▸ **Description of the task**
Select every line below containing the word "linecap".

▸ **Records supplied**
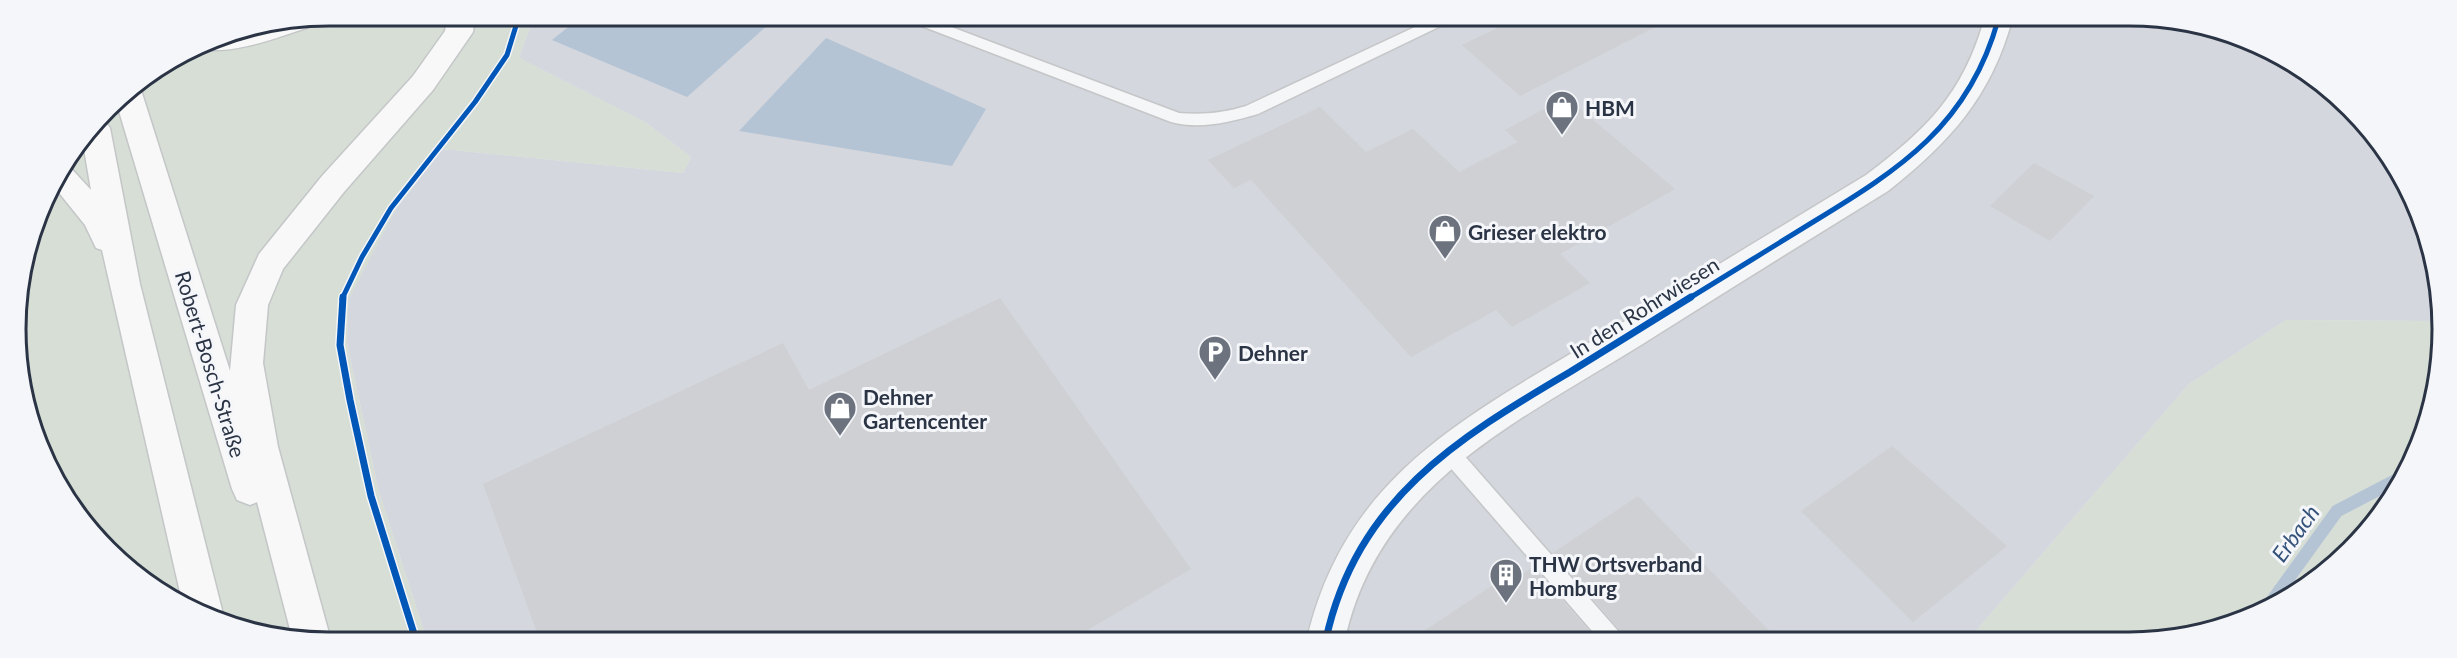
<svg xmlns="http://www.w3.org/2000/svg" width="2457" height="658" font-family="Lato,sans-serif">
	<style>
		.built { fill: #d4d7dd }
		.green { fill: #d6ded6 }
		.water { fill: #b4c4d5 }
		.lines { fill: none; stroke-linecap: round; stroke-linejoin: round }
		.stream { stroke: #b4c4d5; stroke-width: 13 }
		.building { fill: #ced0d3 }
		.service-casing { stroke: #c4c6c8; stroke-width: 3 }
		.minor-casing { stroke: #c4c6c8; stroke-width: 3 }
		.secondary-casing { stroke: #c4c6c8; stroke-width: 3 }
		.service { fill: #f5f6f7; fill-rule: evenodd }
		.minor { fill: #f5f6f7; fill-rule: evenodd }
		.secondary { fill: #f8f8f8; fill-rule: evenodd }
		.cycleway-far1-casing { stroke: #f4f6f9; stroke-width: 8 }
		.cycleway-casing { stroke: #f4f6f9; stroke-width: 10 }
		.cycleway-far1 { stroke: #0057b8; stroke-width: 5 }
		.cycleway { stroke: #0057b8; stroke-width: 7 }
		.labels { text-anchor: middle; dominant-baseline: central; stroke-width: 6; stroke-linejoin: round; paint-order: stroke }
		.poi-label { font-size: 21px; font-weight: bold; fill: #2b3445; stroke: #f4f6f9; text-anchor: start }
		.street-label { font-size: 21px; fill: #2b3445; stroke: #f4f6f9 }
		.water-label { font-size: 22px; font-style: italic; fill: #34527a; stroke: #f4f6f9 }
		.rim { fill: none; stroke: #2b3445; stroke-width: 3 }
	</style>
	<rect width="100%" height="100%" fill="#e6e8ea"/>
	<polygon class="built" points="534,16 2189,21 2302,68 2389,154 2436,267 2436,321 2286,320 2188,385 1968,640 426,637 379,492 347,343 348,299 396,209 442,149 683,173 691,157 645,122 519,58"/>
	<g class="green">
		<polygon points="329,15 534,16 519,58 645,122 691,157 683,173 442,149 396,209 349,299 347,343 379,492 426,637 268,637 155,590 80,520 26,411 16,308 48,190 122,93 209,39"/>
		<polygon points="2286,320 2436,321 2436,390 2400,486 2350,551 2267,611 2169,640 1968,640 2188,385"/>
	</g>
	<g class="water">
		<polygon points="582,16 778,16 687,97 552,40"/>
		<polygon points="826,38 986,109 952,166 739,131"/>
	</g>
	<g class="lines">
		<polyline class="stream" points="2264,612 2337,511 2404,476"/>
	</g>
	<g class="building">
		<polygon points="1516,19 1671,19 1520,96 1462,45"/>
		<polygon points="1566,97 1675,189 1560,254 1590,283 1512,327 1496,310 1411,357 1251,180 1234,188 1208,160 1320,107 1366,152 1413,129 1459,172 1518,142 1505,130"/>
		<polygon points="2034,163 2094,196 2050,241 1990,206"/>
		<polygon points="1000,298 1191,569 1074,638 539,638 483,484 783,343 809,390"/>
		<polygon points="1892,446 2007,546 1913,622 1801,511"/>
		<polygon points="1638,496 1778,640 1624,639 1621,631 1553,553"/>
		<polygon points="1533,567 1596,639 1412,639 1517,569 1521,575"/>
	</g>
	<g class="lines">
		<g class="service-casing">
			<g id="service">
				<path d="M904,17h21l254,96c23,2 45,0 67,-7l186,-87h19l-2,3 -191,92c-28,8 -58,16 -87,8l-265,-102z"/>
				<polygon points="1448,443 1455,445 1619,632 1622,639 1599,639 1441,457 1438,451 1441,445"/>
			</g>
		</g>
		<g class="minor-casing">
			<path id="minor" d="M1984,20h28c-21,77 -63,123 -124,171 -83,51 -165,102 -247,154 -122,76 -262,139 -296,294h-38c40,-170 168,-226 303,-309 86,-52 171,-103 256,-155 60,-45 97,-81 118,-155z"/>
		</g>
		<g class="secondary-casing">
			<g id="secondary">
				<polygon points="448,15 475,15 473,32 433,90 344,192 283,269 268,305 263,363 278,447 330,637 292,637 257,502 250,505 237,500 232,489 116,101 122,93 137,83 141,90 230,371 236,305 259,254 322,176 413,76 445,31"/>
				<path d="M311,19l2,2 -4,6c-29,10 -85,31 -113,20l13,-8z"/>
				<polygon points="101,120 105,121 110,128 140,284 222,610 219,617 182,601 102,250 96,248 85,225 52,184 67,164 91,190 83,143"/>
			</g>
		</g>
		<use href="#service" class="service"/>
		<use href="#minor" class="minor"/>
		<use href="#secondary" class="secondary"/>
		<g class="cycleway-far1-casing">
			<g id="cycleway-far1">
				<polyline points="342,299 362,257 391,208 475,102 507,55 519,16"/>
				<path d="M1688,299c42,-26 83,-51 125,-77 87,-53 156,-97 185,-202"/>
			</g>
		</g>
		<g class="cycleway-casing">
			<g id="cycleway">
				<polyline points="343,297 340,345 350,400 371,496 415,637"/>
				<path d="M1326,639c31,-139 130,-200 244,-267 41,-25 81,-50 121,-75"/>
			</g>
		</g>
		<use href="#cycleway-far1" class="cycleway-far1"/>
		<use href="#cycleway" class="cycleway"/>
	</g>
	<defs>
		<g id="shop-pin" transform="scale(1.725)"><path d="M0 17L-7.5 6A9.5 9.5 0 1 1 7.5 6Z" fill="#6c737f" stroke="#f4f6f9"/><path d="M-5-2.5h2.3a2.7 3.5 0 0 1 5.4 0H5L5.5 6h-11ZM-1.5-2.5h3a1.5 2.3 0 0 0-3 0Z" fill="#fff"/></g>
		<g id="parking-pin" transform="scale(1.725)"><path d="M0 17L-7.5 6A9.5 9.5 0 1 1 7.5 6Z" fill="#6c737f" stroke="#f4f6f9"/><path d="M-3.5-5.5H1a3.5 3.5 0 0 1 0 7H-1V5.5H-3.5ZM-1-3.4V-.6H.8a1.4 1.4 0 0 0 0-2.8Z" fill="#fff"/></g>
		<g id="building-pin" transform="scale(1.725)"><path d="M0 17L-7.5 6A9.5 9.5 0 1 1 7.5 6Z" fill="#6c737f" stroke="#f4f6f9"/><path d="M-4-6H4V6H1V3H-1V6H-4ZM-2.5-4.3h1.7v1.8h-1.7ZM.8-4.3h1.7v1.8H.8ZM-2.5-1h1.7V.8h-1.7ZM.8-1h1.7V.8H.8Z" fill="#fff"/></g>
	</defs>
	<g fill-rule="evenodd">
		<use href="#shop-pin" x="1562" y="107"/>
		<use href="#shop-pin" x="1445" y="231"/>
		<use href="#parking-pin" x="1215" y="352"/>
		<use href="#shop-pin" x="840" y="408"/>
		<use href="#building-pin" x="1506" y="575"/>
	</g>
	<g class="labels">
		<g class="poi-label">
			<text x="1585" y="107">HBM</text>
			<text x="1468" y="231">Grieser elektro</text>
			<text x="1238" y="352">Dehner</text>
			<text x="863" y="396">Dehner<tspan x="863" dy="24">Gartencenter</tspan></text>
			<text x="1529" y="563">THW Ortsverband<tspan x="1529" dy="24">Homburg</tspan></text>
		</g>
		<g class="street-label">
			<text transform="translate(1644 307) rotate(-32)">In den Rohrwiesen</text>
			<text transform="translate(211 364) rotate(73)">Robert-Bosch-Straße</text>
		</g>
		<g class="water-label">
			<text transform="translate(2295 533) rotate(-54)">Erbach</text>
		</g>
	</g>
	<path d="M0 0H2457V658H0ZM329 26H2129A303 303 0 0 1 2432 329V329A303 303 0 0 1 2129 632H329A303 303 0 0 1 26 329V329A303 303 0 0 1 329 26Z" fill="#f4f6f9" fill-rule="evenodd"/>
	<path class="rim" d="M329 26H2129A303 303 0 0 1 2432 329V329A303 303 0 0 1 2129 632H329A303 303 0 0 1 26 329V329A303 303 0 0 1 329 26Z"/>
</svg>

...

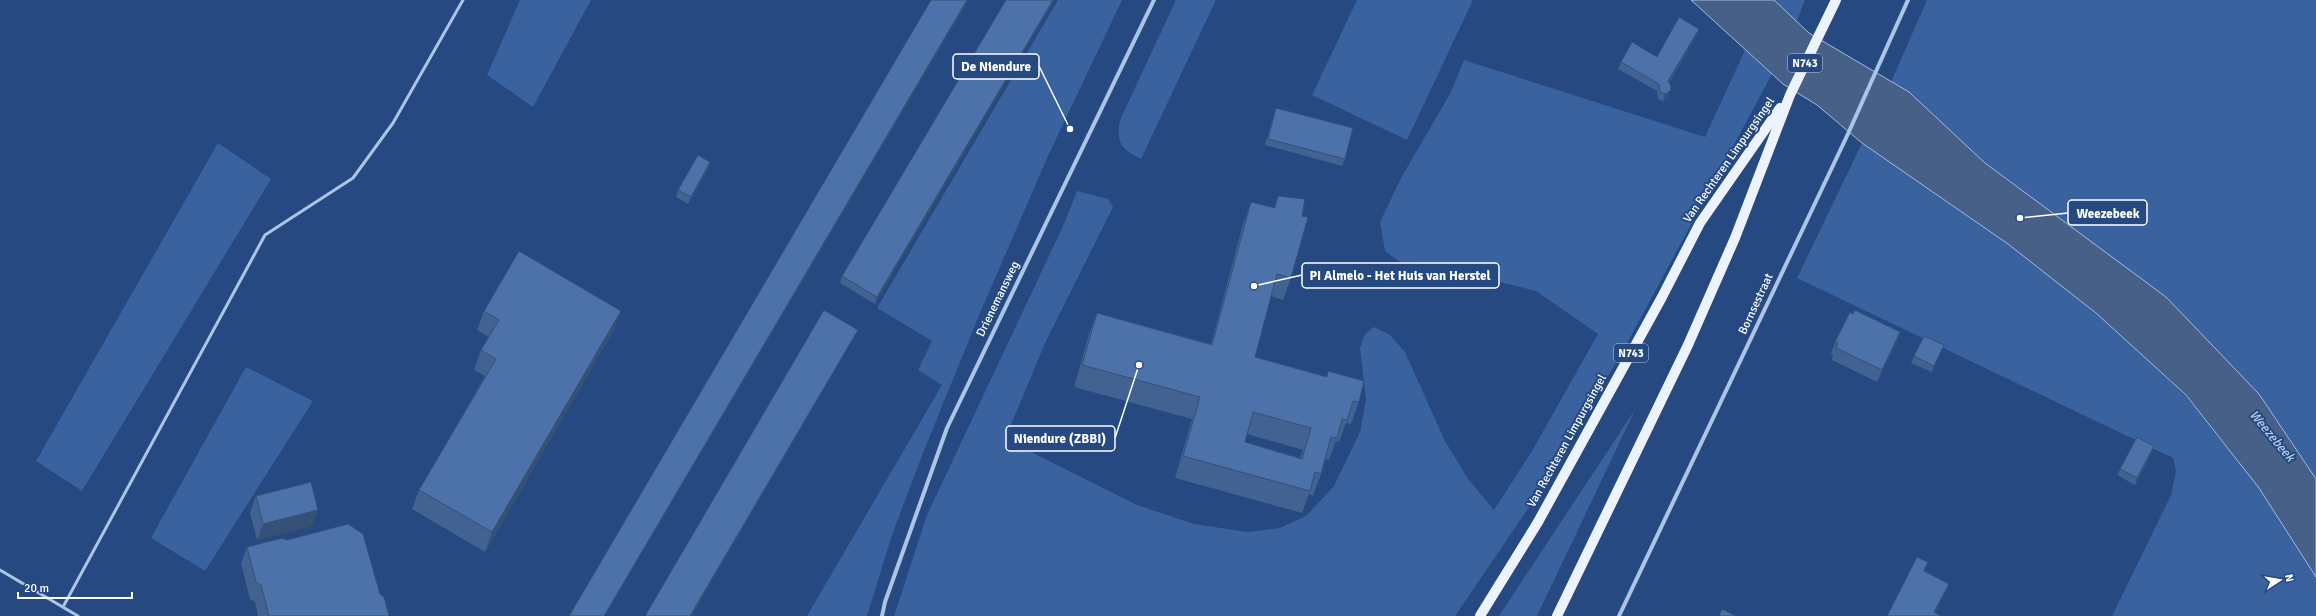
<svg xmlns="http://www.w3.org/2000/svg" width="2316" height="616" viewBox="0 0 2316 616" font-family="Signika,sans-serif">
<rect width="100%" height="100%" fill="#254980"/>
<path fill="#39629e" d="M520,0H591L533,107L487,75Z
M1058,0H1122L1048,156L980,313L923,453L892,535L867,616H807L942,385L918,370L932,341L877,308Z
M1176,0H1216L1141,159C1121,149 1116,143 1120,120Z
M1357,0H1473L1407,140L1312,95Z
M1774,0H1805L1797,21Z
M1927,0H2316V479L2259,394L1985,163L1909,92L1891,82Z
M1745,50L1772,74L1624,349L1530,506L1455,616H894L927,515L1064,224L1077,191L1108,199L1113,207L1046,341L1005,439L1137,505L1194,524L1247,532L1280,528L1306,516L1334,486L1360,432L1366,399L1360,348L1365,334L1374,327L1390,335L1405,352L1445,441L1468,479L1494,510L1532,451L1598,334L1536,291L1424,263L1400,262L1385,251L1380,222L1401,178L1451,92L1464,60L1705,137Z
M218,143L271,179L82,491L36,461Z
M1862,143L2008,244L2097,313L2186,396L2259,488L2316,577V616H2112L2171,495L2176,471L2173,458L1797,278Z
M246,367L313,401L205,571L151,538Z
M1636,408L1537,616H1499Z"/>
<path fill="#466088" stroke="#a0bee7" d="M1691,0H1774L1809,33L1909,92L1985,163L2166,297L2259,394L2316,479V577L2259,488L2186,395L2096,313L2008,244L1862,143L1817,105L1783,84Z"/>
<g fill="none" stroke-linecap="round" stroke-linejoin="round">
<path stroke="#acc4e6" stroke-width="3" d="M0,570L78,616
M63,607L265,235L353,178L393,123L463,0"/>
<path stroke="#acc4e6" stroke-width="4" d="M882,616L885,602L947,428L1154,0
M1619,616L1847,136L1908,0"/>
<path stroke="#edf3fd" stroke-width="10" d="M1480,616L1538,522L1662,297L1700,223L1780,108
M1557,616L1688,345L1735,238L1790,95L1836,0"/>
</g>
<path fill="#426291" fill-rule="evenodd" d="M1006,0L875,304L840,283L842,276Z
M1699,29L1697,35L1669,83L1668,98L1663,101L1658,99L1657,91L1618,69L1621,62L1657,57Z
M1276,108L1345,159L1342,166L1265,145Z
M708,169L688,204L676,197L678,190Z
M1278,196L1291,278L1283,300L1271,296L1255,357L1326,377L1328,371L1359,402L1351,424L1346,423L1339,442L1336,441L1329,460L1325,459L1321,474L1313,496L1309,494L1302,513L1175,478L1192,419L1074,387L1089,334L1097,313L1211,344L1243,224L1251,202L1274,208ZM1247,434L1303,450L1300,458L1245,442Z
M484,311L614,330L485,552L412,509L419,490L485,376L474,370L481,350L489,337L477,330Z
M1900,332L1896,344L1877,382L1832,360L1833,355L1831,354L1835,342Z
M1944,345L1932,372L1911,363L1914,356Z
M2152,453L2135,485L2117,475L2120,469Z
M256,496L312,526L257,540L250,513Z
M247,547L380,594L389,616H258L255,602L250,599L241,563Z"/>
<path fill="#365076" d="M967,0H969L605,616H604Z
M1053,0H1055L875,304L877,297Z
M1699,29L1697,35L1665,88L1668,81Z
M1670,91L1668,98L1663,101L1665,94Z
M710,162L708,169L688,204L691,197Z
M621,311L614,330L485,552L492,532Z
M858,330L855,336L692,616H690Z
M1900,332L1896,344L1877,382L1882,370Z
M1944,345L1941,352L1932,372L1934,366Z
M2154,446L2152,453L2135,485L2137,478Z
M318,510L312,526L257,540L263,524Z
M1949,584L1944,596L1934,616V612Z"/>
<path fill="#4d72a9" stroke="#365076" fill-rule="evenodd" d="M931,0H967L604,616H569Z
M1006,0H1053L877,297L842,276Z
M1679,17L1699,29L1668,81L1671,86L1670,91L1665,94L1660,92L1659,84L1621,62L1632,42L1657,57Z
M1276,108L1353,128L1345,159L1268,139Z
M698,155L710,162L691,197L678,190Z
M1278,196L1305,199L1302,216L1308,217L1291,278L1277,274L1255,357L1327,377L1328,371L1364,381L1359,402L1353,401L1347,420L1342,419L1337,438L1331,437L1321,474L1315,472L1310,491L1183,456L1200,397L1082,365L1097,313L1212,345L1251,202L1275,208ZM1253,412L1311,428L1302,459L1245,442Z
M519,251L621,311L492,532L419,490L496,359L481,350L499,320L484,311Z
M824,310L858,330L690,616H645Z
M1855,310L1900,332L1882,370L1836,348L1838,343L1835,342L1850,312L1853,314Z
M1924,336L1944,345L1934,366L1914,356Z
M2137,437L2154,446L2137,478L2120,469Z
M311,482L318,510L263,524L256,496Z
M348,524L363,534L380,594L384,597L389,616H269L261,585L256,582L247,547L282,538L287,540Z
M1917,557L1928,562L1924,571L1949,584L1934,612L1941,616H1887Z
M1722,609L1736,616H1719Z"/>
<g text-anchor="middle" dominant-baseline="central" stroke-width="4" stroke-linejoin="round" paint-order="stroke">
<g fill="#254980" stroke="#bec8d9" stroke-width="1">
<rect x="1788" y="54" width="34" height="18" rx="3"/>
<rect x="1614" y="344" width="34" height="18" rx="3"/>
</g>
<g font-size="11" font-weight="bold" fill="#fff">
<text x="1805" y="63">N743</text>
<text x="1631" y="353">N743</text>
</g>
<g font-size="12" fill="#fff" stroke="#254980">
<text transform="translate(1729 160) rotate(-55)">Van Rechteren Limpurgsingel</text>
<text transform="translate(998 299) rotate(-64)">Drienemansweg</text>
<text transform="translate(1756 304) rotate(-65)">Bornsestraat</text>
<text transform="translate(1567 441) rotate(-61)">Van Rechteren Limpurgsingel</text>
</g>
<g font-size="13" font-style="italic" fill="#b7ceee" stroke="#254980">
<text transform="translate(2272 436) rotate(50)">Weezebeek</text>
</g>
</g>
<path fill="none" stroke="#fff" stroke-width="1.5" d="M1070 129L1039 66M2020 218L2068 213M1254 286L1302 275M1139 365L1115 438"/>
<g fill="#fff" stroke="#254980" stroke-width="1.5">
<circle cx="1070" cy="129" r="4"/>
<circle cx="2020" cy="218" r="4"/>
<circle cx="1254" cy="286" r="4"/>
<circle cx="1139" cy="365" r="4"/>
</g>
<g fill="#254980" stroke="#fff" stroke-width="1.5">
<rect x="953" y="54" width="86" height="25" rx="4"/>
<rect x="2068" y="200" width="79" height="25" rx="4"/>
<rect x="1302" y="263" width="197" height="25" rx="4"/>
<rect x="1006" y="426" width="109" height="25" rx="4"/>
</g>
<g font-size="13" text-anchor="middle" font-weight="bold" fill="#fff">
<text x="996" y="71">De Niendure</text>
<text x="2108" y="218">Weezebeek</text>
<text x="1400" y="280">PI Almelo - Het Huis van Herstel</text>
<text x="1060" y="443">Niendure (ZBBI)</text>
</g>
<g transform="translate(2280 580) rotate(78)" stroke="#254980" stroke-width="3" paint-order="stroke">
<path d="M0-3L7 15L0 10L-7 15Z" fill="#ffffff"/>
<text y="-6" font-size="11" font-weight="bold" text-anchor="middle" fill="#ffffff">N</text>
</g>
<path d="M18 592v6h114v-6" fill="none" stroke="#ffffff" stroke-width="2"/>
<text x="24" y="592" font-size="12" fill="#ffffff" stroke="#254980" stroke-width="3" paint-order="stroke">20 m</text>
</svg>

▸ **Completed task**
		.lines { fill: none; stroke-linecap: round; stroke-linejoin: round }
<g fill="none" stroke-linecap="round" stroke-linejoin="round">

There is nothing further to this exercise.